*ASSIGNMENT*
Find the lines below holding the word "center" and copy each of them.

*TASK DATA*
************
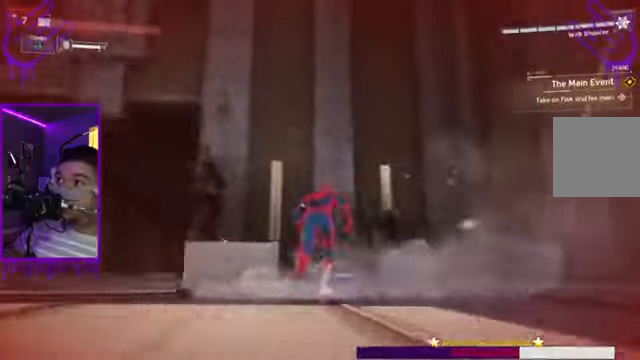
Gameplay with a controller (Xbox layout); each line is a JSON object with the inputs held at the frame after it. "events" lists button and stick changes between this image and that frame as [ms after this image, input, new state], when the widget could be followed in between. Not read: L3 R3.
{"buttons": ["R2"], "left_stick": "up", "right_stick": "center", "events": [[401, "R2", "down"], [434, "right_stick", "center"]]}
************
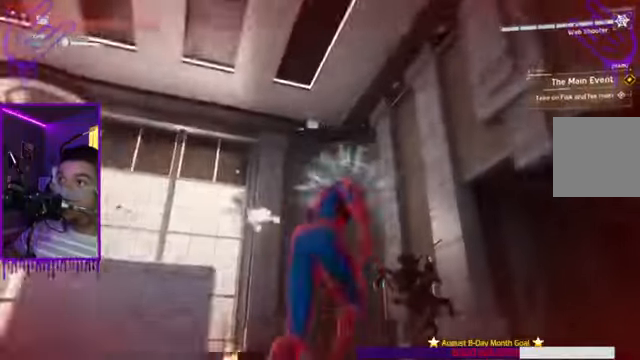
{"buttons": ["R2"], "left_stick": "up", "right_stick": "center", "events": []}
************
*YOUR RESPONSE*
{"buttons": ["R2"], "left_stick": "up", "right_stick": "center", "events": [[401, "R2", "down"], [434, "right_stick", "center"]]}
{"buttons": ["R2"], "left_stick": "up", "right_stick": "center", "events": []}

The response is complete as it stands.